Много чего тут можно было поведать брату Пепе, начиная с того, что Пепе, вероятно, знал мать детей свалки: она работала по ночам на улице Сарагоса, но также и на иезуитов; она была у них основной уборщицей.
То, что мать детей свалки работала ночами на улице Сарагоса, означало, что, скорее всего, она проститутка, и брат Пепе действительно знал ее. Эсперанса была лучшей уборщицей у иезуитов – понятно, в кого у детей темные глаза и эта привычка беззаботно пожимать плечами, хотя оставалось неясным, откуда в мальчике этот читательский гений.
Что характерно, мальчик не использовал выражение «не совсем», когда говорил о Ривере, el jefe, как о потенциальном отце. Как сказал Хуан Диего, хозяин свалки, «вероятно, не был» его отцом, однако Ривера мог бы и быть отцом мальчика – там еще прозвучало слово «возможно»; именно так Хуан Диего и выразился. Что касается Лупе, el jefe «определенно не был» ее отцом. По мнению Лупе, у нее было много отцов, «слишком много отцов, чтобы назвать всех», но мальчик и вовсе не стал останавливаться на этой биологической несуразности, быстро перескочив через нее. Он просто сказал, что Ривера и их мать «уже не были вместе в определенном смысле», когда Эсперанса забеременела Лупе.

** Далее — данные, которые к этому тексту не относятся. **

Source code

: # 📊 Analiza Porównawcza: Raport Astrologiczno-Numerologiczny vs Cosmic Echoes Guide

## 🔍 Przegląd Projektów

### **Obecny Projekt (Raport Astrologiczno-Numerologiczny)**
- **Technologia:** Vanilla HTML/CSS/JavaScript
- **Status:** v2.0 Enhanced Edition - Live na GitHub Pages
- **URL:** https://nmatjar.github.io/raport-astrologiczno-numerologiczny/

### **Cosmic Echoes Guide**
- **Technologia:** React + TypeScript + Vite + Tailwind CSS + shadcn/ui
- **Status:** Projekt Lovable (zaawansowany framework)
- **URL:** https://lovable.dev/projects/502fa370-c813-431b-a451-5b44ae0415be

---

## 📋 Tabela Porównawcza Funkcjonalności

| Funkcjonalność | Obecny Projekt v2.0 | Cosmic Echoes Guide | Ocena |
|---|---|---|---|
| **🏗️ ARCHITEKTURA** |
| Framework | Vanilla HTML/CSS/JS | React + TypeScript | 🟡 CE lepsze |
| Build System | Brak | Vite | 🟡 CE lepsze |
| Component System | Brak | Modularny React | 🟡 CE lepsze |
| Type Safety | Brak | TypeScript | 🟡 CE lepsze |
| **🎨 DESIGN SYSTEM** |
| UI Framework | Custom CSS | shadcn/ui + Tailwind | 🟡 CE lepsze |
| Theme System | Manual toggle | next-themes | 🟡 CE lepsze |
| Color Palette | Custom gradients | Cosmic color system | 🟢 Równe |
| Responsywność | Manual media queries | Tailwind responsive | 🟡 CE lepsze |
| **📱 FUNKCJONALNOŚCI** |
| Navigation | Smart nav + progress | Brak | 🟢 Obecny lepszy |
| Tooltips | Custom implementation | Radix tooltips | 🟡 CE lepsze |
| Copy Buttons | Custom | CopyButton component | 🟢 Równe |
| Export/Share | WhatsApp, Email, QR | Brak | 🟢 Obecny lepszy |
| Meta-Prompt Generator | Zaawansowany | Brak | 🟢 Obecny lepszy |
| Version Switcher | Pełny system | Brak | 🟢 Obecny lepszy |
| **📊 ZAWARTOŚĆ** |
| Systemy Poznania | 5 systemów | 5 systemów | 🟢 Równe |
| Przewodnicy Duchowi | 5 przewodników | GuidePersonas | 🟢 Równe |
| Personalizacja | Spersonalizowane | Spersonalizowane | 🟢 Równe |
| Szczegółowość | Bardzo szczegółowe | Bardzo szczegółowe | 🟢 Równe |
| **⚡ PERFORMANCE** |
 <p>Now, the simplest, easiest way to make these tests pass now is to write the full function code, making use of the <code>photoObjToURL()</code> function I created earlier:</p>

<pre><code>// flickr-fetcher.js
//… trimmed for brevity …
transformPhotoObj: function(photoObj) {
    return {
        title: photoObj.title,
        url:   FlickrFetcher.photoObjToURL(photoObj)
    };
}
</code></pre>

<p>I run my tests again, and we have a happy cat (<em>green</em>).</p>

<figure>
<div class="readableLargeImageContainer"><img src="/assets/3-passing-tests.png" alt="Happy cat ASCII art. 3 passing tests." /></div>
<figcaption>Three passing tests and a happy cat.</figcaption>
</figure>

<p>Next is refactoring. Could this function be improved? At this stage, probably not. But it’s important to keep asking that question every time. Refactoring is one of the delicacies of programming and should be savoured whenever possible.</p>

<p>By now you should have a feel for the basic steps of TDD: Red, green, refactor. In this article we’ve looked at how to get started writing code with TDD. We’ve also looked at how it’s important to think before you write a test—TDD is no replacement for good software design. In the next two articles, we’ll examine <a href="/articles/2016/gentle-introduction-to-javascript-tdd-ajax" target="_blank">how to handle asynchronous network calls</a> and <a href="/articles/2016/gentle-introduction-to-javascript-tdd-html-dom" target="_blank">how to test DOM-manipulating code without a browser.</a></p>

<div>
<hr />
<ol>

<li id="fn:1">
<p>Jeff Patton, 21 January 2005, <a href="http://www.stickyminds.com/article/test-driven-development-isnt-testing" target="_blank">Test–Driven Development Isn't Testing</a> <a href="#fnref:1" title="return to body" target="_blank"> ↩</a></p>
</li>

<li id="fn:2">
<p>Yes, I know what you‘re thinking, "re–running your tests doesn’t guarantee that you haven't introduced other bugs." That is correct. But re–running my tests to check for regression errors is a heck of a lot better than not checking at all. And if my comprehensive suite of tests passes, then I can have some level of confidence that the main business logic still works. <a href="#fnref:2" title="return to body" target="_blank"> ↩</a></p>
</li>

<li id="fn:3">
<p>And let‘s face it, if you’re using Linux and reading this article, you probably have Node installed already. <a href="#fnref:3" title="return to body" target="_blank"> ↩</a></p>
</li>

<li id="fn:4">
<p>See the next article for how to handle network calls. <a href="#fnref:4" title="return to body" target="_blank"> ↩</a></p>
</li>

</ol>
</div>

Это был довольно неторопливый и пространный рассказ о том, какие были впечатления у читателя свалки и у Лупе о хозяине свалки, который «как отец, только лучше», и о том, что эти дети свалки считали себя обладателями собственного дома. Хуан Диего повторил вслед за Лупе, что они «не сырье для приюта». Чуть рисуясь, Хуан Диего высказался по этому поводу следующим образом:
– Мы никакие не потерянные дети, ни сейчас, ни в будущем. У нас здесь, в Герреро, есть дом. У нас есть работа на basurero!
Но это вызвало у брата Пепе вопрос, почему они не работают на basurero вместе с los pepenadores. Почему Лупе и Хуан Диего не роются в мусоре вместе с другими детьми? И как с ними обращаются – лучше или хуже, чем с детьми из других семей, которые работают на basurero и живут в Герреро?
– Лучше и хуже, – без колебаний сказал Хуан Диего учителю-иезуиту.
Брат Пепе вспомнил, какое презрение к слову «читатель» выразилось на лицах других детей свалки, и только Бог знал, за кого эти маленькие мусорщики принимали диковатую загадочную девочку, от которой у Пепе мурашки бежали по спине.
– Ривера не отпустит нас из лачуги, пока он с нами, – объяснила Лупе.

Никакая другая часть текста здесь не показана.